One of the last battles of the Revolutionary War was fought at Mocassin Bend -- a clash between the British-supporting Cherokee and frontiersmen. Later, Cherokee Chief John Ross and his people began the infamous Trail of Tears from Ross' Landing, now Chattanooga.
During the Civil War, Chattanooga was the site of the famed "Battle Above the Clouds" on Lookout Mountain, although actually the battle's real fighting took place just below the cloud line.
The Union victory there changed the momentum of the Civil War. Confederate forces had pushed the Federals back to Chattanooga from Chickamauga, Georgia -- and held them there with artillery attacks from Lookout Mountain and Missionary Ridge. The Union forces finally broke through in November 1863, and charged up the mountain, pushing the Confederates back into Georgia and clearing the way for Sherman to march to Atlanta, and then to the sea.
In more recent times, the once heavily industrial downtown Chattanooga fell on hard times.
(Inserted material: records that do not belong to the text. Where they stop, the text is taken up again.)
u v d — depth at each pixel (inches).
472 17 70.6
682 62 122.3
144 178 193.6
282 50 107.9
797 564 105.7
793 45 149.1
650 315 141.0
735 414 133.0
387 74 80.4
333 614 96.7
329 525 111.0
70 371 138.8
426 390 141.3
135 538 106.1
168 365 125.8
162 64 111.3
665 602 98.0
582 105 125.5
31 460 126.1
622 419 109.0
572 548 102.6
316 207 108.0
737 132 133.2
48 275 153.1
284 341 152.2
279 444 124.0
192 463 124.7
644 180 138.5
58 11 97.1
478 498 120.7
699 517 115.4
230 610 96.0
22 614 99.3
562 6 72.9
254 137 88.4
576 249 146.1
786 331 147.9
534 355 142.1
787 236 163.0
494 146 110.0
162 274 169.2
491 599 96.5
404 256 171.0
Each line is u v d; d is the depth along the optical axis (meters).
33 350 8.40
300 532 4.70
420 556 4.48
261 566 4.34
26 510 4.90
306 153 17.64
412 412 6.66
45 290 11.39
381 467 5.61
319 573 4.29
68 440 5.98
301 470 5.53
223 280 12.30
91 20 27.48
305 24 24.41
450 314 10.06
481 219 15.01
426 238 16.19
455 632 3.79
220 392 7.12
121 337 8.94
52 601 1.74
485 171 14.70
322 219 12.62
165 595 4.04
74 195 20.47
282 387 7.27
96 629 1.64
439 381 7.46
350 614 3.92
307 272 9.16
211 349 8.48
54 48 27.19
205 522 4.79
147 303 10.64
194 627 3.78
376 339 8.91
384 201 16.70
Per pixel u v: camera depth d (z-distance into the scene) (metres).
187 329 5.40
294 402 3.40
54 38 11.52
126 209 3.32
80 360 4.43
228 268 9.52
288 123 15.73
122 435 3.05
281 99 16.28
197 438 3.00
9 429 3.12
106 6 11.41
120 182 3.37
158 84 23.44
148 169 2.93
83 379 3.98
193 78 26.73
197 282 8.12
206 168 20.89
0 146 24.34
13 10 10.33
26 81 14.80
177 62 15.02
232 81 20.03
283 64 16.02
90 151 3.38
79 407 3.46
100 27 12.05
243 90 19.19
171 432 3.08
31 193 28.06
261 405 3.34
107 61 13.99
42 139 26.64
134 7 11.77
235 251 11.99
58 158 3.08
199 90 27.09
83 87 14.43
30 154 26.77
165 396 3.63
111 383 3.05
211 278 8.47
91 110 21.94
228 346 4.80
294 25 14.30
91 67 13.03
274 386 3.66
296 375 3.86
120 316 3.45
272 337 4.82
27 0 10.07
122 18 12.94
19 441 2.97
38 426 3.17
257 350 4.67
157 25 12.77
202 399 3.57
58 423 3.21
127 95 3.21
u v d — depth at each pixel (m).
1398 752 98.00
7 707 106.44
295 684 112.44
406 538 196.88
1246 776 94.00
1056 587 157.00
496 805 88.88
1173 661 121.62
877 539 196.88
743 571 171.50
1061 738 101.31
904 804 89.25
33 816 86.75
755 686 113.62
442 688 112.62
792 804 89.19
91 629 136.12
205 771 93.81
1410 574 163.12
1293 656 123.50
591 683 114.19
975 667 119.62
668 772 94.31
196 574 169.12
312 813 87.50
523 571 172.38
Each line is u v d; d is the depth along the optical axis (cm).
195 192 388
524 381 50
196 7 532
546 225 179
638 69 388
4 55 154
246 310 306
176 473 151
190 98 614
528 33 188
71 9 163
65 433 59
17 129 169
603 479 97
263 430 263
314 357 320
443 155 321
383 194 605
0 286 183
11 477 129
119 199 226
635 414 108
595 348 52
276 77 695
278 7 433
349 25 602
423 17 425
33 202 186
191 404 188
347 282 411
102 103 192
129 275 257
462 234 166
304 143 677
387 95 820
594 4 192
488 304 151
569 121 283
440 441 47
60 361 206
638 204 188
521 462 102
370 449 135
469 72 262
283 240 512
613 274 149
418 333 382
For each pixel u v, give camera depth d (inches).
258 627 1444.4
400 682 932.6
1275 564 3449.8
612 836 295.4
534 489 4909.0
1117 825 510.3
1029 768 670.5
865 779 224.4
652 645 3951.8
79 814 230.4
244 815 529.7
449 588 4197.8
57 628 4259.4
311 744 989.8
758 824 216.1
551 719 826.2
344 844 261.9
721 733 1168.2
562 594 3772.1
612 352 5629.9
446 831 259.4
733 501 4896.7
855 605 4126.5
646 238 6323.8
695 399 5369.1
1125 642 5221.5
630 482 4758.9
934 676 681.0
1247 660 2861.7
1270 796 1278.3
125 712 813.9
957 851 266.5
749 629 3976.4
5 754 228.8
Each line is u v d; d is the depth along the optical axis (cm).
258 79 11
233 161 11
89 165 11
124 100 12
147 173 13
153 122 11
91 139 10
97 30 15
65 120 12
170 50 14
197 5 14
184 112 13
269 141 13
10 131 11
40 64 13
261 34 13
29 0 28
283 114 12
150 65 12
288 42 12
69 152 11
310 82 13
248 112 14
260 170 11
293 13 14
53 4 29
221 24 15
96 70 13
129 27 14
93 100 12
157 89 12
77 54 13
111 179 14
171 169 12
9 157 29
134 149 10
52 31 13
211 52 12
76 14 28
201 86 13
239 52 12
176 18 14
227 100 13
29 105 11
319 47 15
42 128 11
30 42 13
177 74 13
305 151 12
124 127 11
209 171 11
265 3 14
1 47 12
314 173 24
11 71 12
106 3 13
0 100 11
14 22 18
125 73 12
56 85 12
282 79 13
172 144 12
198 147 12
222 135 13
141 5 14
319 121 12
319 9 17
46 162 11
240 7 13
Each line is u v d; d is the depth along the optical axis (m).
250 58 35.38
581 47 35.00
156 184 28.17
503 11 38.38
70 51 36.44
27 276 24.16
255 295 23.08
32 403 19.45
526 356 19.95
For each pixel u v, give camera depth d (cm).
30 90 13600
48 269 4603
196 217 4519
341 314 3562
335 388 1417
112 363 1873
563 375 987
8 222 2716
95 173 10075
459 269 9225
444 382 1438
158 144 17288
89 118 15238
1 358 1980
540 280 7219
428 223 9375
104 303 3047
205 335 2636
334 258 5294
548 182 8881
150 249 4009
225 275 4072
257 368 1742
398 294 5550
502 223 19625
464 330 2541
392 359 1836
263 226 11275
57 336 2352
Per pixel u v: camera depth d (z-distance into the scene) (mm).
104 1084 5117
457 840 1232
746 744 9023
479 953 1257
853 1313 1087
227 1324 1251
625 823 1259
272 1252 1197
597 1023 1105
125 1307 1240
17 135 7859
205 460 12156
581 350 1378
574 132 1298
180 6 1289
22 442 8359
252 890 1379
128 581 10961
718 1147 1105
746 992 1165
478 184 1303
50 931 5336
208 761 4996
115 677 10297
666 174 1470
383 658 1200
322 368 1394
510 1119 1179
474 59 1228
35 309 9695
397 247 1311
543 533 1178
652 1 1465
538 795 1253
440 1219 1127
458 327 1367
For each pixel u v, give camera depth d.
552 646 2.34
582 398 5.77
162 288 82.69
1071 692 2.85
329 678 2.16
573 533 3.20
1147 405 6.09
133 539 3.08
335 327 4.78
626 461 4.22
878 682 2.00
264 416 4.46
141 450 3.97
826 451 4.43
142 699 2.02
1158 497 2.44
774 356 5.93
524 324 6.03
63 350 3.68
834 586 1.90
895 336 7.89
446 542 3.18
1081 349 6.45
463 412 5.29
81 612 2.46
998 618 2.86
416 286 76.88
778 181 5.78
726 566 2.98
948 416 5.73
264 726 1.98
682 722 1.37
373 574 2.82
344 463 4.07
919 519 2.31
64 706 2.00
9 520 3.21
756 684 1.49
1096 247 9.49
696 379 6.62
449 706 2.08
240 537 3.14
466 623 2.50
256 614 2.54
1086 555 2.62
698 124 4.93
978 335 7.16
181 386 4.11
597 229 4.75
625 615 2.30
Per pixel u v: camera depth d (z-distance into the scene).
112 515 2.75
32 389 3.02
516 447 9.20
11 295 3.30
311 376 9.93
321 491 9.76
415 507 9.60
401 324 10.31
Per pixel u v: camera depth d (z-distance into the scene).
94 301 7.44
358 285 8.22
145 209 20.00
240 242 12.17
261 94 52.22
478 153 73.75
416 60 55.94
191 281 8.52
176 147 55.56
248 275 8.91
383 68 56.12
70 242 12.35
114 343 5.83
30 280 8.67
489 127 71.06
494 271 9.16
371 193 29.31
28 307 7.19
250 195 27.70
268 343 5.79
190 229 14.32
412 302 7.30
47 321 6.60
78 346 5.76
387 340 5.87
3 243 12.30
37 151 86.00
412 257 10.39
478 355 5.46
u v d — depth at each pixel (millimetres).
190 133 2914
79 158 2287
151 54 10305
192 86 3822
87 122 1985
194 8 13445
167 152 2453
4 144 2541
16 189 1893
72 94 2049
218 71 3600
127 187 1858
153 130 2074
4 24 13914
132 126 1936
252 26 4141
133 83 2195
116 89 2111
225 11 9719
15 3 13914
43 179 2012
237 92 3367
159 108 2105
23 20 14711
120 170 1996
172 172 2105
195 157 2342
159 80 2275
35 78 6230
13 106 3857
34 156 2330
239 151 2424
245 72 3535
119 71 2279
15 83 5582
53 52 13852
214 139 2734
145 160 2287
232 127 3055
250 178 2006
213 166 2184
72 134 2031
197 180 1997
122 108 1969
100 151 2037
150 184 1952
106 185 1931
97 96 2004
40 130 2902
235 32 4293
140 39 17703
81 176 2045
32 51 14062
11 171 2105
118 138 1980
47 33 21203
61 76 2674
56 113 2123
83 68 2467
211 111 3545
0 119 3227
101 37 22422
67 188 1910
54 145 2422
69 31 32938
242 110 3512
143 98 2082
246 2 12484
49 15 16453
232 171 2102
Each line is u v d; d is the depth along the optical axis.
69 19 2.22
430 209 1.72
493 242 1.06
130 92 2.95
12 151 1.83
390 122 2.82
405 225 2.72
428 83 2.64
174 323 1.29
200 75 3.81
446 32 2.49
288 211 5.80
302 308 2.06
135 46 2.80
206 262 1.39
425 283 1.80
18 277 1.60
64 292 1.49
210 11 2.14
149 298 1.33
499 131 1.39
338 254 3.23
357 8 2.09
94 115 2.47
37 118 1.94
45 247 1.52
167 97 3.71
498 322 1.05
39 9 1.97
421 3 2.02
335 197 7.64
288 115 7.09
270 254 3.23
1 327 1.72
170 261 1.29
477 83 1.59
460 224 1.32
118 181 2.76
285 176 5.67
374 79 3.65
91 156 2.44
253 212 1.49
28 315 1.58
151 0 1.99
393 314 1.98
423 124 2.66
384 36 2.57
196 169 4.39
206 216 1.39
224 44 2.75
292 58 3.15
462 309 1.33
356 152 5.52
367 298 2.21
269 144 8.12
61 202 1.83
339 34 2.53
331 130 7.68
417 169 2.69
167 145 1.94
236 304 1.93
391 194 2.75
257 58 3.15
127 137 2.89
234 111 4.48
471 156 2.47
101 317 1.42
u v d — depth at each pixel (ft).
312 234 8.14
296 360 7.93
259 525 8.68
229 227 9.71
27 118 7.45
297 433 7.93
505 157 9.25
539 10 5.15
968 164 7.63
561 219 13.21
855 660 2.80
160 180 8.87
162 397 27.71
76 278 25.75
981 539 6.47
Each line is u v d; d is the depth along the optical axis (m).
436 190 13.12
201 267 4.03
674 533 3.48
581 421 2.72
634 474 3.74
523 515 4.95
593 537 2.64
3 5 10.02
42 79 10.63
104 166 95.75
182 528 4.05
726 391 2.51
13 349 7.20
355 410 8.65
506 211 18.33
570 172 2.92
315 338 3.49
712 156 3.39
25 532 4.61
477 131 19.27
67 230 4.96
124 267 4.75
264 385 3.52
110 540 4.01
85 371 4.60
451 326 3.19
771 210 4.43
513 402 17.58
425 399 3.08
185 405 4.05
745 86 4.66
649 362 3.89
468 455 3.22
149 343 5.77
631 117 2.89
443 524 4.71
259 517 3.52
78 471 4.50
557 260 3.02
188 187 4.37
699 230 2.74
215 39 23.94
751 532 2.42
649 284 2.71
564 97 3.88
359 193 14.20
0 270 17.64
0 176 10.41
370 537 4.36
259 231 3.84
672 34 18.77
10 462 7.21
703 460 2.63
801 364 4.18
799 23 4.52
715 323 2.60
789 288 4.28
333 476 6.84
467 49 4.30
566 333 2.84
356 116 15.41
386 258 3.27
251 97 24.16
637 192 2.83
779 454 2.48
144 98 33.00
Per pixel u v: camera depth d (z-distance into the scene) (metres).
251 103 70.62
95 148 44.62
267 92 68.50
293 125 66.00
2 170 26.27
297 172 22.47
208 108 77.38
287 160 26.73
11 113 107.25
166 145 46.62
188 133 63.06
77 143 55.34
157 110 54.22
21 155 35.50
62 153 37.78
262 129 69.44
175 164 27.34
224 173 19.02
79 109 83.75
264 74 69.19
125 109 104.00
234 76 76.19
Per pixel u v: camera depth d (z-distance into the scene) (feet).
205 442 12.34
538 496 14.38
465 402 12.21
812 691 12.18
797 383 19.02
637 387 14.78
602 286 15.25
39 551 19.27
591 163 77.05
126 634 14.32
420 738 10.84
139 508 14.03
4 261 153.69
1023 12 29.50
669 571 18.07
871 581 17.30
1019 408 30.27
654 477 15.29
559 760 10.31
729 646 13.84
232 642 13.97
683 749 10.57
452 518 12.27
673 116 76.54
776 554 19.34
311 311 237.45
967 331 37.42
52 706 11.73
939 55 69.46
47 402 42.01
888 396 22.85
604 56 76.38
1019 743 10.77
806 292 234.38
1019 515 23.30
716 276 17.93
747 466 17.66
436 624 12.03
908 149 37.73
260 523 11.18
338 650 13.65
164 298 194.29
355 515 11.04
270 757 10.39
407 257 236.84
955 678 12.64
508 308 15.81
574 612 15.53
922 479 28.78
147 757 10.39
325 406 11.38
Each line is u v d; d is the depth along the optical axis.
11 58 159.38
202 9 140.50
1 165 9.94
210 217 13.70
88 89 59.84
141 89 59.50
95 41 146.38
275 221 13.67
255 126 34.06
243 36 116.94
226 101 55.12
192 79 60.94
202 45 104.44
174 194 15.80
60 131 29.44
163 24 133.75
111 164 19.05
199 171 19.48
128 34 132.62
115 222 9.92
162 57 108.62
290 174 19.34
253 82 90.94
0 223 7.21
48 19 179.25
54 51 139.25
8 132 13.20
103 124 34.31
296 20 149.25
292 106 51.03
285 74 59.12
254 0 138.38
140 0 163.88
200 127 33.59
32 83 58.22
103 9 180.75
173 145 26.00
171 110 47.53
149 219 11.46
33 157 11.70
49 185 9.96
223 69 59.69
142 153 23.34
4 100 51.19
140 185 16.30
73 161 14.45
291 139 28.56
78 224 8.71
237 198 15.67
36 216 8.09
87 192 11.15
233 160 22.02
But now a magnificent freshwater aquarium is leading a new boost for the city, and downtown is booming again, filled with tourists and Chattanoogans alike who come to Mocassin Bend to enjoy a city's rebirth.
In addition to sitting near the junction of three states, Chattanooga is at the crossroads of several major routes to other Southern cities. The city is 110 miles (177 kilometers) southwest of Knoxville, Tennessee on Interstate 75; 134 miles (216 kilometers) southeast of Nashville, Tennessee at the southern end of Interstate 24; 148 miles (238 kilometers) northeast of Birmingham, Alabama on Interstate 59; and 116 miles (187 kilometers) northwest of Atlanta on Interstate 75.